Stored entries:

======

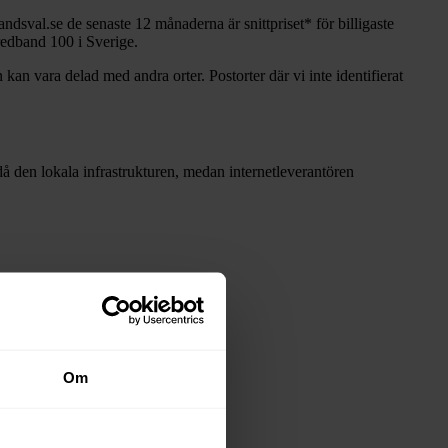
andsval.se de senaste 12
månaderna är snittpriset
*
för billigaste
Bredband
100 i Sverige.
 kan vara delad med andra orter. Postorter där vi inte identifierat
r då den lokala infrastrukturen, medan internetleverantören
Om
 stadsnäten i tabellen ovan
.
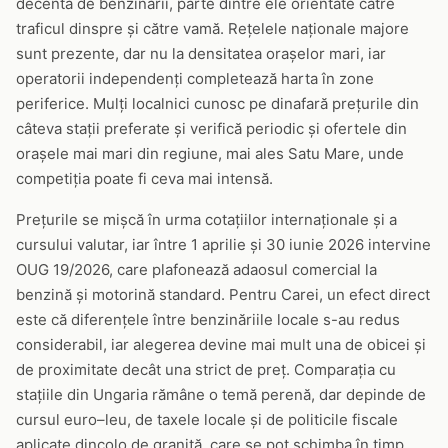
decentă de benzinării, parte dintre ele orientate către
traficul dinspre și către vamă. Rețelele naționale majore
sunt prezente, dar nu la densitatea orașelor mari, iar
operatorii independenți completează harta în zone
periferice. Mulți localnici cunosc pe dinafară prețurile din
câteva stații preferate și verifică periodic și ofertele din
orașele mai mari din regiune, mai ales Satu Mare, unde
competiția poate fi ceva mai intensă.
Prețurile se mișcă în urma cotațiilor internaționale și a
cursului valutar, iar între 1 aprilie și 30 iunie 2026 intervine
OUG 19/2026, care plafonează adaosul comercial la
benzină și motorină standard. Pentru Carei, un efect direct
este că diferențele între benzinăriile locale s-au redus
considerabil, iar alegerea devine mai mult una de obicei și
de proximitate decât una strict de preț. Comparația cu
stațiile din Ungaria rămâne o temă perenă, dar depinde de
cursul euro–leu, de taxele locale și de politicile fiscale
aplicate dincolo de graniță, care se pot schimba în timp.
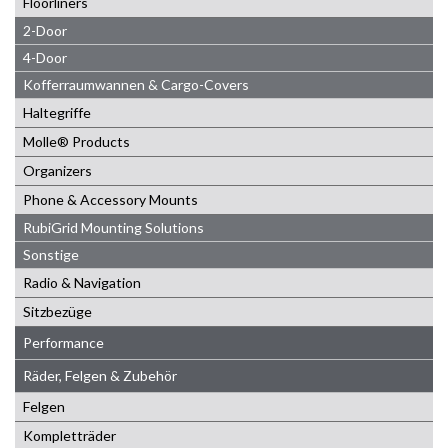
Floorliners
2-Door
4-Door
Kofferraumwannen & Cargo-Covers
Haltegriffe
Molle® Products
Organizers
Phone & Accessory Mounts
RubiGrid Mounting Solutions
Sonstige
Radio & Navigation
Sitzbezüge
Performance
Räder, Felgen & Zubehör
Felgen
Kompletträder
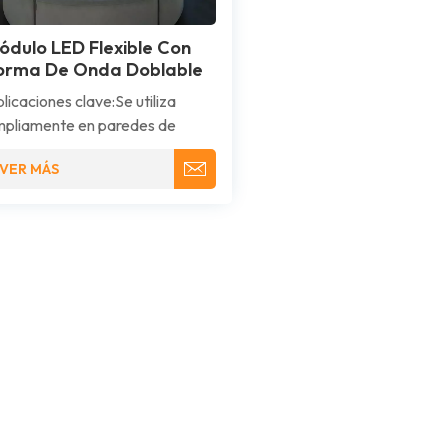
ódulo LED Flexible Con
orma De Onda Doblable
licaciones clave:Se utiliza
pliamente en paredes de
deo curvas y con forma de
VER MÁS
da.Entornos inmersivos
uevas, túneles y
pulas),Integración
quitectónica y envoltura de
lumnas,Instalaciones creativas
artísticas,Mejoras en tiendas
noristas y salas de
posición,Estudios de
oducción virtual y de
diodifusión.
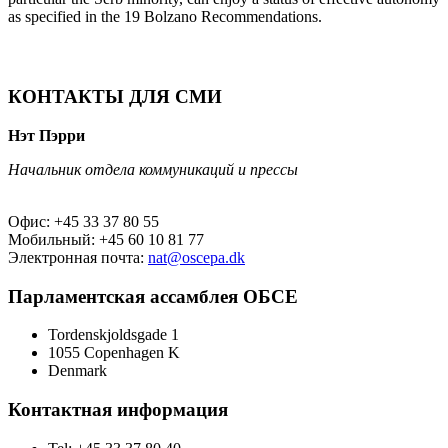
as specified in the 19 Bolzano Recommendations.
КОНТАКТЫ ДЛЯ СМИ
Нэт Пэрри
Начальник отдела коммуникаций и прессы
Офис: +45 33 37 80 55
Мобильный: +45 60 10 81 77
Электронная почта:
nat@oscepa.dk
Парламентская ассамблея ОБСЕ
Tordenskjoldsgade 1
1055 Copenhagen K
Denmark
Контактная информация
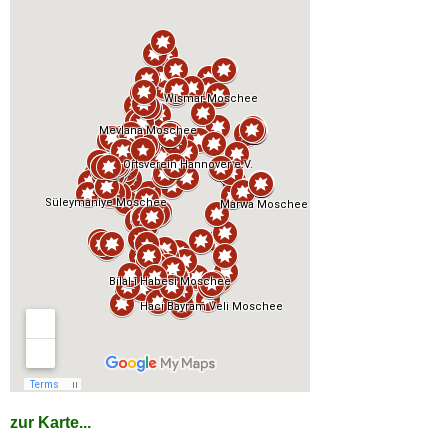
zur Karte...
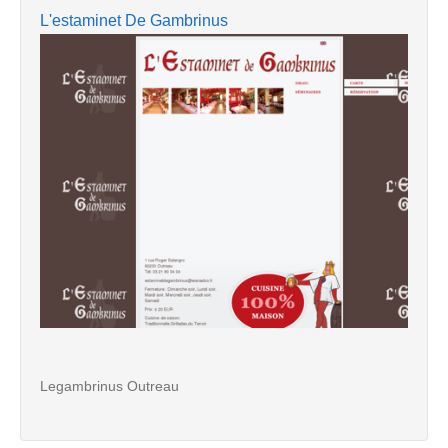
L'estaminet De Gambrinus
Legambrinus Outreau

======

*WHAT TO DO*. Your task is to find every line above containing the word "către" and copy it.

*COMPLETED EXERCISE*.
decentă de benzinării, parte dintre ele orientate către
traficul dinspre și către vamă. Rețelele naționale majore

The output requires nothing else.